When right fielder Bryce Harper started to experience blurred vision during Sunday’s Phillies game, eventually seeing “splotches” that did not clear up with eye drops, the team took no chances. They took the slugger out of the game against the San Diego Padres after the fifth inning.

Luckily for Harper (and his 64-60 team’s chances to make the postseason), the culprit turned out to be readily treatable. On this humid August afternoon — with the temperature hitting 90 degrees in Philadelphia, likely higher on the field — the star outfielder was suffering from dehydration. His vision returned to normal after he was given intravenous solution.

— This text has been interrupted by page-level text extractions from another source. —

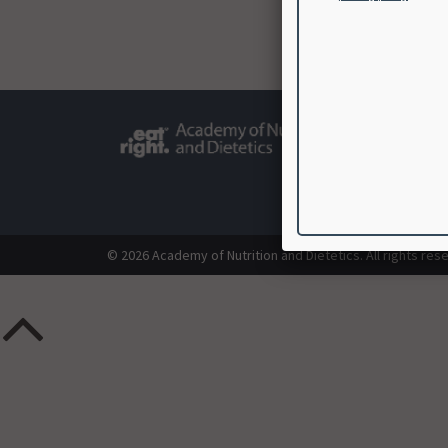
© 2026 Academy of Nutrition and Dietetics. All rights res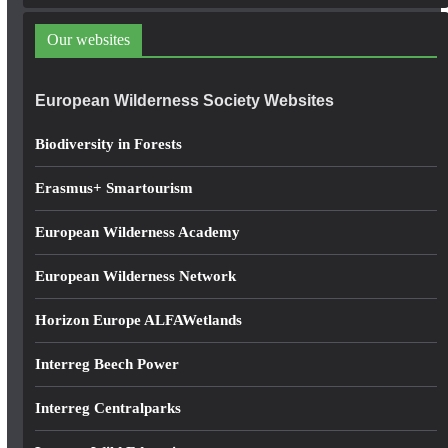
d
d
Our websites
r
e
European Wilderness Society Websites
s
s
Biodiversity in Forests
Erasmus+ Smartourism
European Wilderness Academy
European Wilderness Network
Horizon Europe ALFAWetlands
Interreg Beech Power
Interreg Centralparks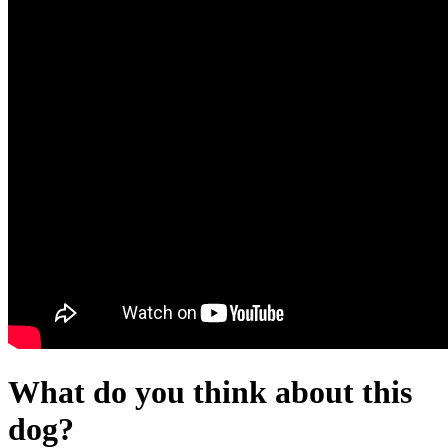
What do you think about this
dog?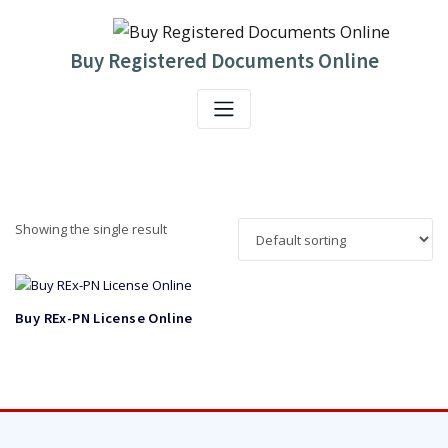
Skip
to
content
Buy Registered Documents Online
Showing the single result
Buy REx-PN License Online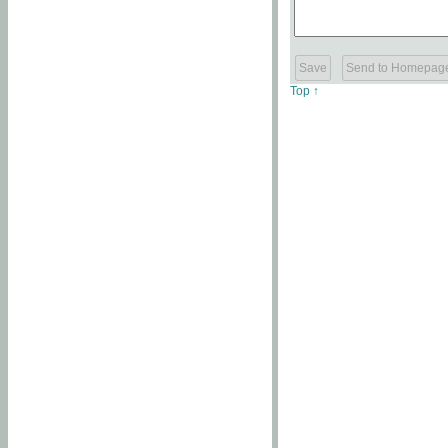
Top ↑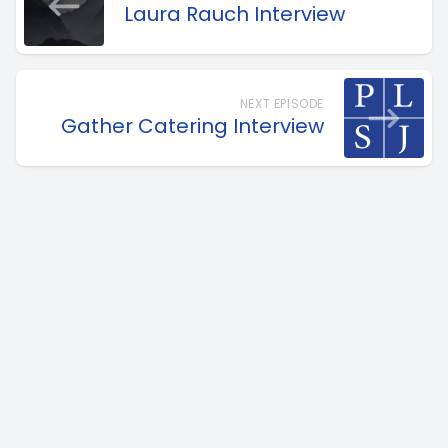
Laura Rauch Interview
NEXT EPISODE
Gather Catering Interview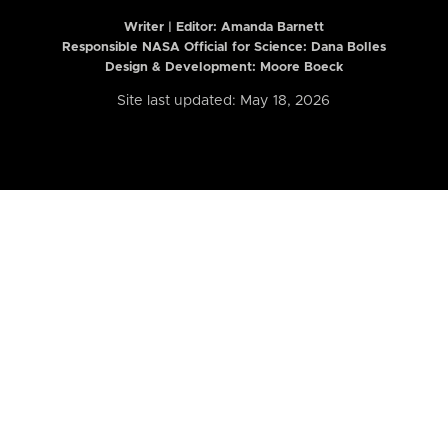
Writer | Editor:
Amanda Barnett
Responsible NASA Official for Science: Dana Bolles
Design & Development: Moore Boeck
Site last updated: May 18, 2026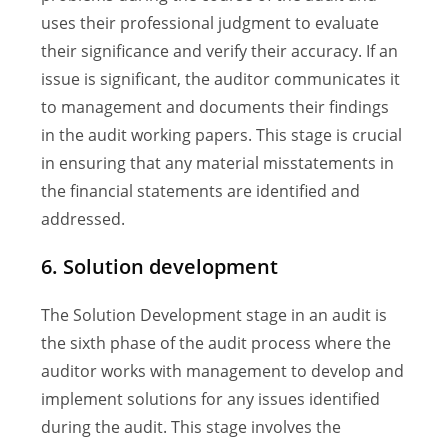
uses their professional judgment to evaluate
their significance and verify their accuracy. If an
issue is significant, the auditor communicates it
to management and documents their findings
in the audit working papers. This stage is crucial
in ensuring that any material misstatements in
the financial statements are identified and
addressed.
6. Solution development
The Solution Development stage in an audit is
the sixth phase of the audit process where the
auditor works with management to develop and
implement solutions for any issues identified
during the audit. This stage involves the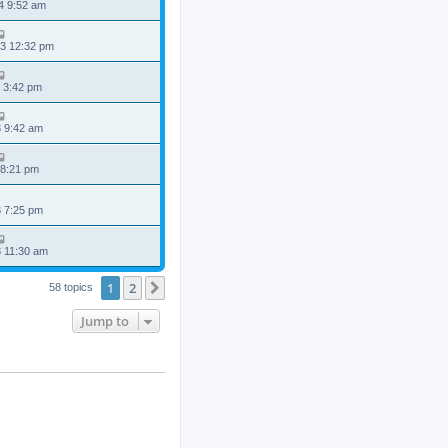
4 9:52 am
3 12:32 pm
 3:42 pm
3 9:42 am
 8:21 pm
3 7:25 pm
3 11:30 am
1
2
Next
58 topics
Jump to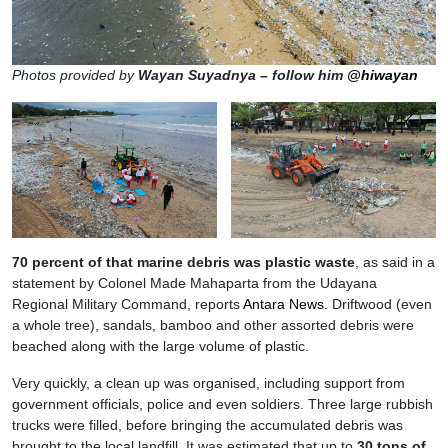
Photos provided by
Wayan Suyadnya – follow him
@hiwayan
70 percent of that marine debris was plastic waste
, as said in a
statement by Colonel Made Mahaparta from the Udayana
Regional Military Command, reports
Antara News
. Driftwood (even
a whole tree), sandals, bamboo and other assorted debris were
beached along with the large volume of plastic.
Very quickly, a clean up was organised, including support from
government officials, police and even soldiers. Three large rubbish
trucks were filled, before bringing the accumulated debris was
brought to the local landfill. It was estimated that up to
30 tons of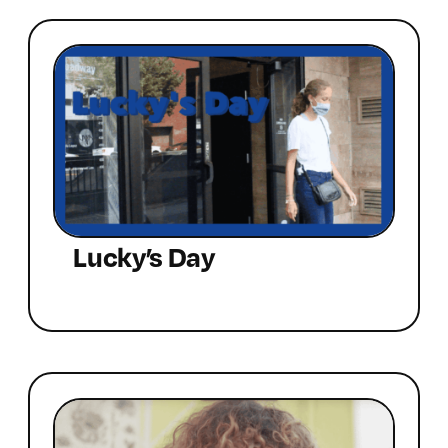
Lucky’s Day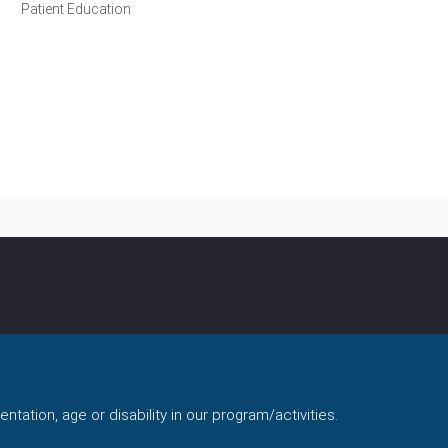
Patient Education
ntation, age or disability in our program/activities.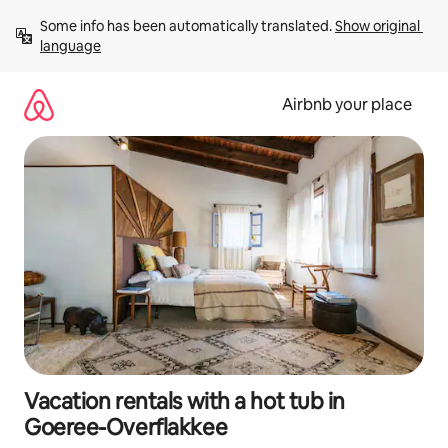
Skip
Some info has been automatically translated. 
Show original 
to
language
content
Airbnb your place
Vacation rentals with a hot tub in
Goeree-Overflakkee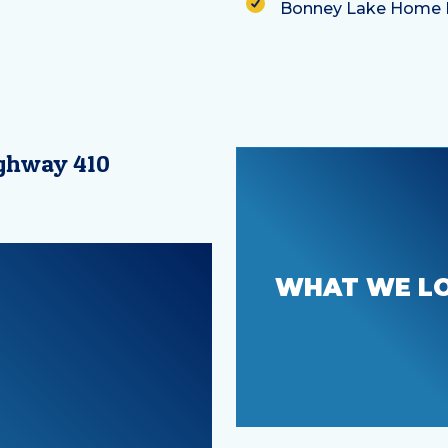
ighway 410
Welcoming yo
WHAT WE L
the family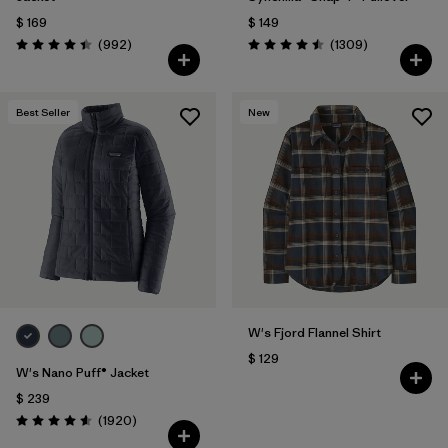
$ 169
$ 149
Comentarios
Comentarios
(992
)
(1309
)
Valoración: 4.4 / 5
Valoración: 4.5 / 5
Best Seller
New
W's Fjord Flannel Shirt
$ 129
W's Nano Puff® Jacket
$ 239
Comentarios
(1920
)
Valoración: 4.6 / 5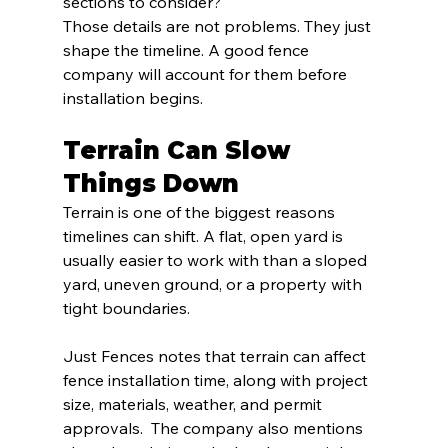
sections to consider?
Those details are not problems. They just 
shape the timeline. A good fence 
company will account for them before 
installation begins.
Terrain Can Slow 
Things Down
Terrain is one of the biggest reasons 
timelines can shift. A flat, open yard is 
usually easier to work with than a sloped 
yard, uneven ground, or a property with 
tight boundaries.
Just Fences notes that terrain can affect 
fence installation time, along with project 
size, materials, weather, and permit 
approvals.  The company also mentions 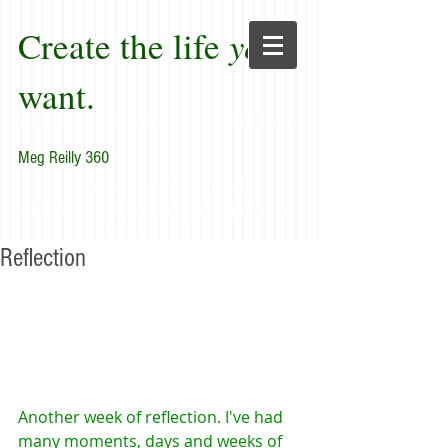
Create the life
you
want.
Meg Reilly 360
"Renew thyself completely
each day; do it again, and again, and
forever again."
Reflection
Another week of reflection. I've had 
many moments, days and weeks of 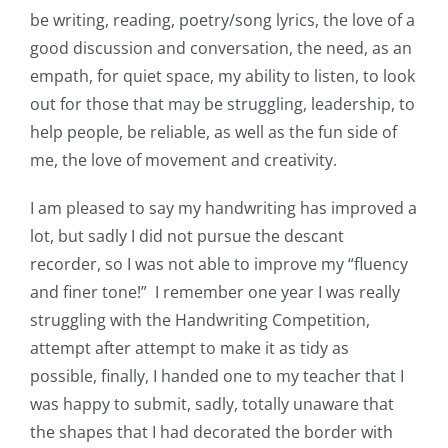
be writing, reading, poetry/song lyrics, the love of a
good discussion and conversation, the need, as an
empath, for quiet space, my ability to listen, to look
out for those that may be struggling, leadership, to
help people, be reliable, as well as the fun side of
me, the love of movement and creativity.
I am pleased to say my handwriting has improved a
lot, but sadly I did not pursue the descant
recorder, so I was not able to improve my “fluency
and finer tone!” I remember one year I was really
struggling with the Handwriting Competition,
attempt after attempt to make it as tidy as
possible, finally, I handed one to my teacher that I
was happy to submit, sadly, totally unaware that
the shapes that I had decorated the border with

Though the cause of Harper’s sudden vision trouble may seem benign, it made sense for the team to take it seriously, said Beeran Meghpara, a corneal surgeon at Wills Eye Hospital who was not involved in the player’s care.

Sudden loss of vision can be caused by a variety of underlying medical issues — some of them quite serious, such as a stroke. Dehydration is a relatively minor issue, at least at first, but it is important to treat promptly before more serious problems arise.

Dehydration can impair vision in one of two ways, said Meghpara, co-director of the refractive surgery program at Wills. One is simply dry eye.

“If you’re dehydrated, your eyes can dry out,” he said.

Contact lens wearers may be especially prone to this condition in hot weather, the physician said. The problem can be treated with eye drops, though it may not clear up for a few minutes. If that’s what happened to Harper, the drops apparently did not work fast enough.

The other form of vision loss tied to dehydration is more serious. A person can become so dehydrated that blood pressure declines to the point of light-headedness, Meghpara said. That means a decline in blood flow, and thus oxygen, to cells in the eye.

“Things kind of go gray,” he said.

It is unclear which issue affected Harper. The Phillies took his condition seriously enough that they hooked him up to an IV, getting fluids into his bloodstream immediately. Most people can combat dehydration by simply drinking water, Meghpara said.

Some fans have expressed surprise that the team was not keeping better tabs on a player’s fluid intake, especially one who is paid tens of thousands of dollars for every at-bat.

“It happens to the best of us,” Meghpara said. “It was really hot [Sunday]. People just have to consciously think about staying hydrated and drinking plenty of water, especially when doing strenuous activity.”

It also happened to the now-deceased Phillies pitching ace Roy Halladay after one particularly laborious effort in 2011.

Harper was active on Sunday, for sure. He walked, singled, and scored a run before he came out of the game. He also threw out a runner at second base, notching his ninth assist of the season.

“I feel better now. It’s weird,” Harper said after the game, which the Phillies lost, 3-2. “An hour ago, I couldn’t see in front of me, kind of. Now I feel fine.”

Yet he still had a headache, and he asked TV camera crews to turn down their lights.

He is expected to be back in action for Tuesday’s game against the Red Sox. The temperature at the start of the game in Boston is forecast to be a relatively comfortable 76 degrees.

But, Bryce: It still might be a good idea to keep a water bottle handy.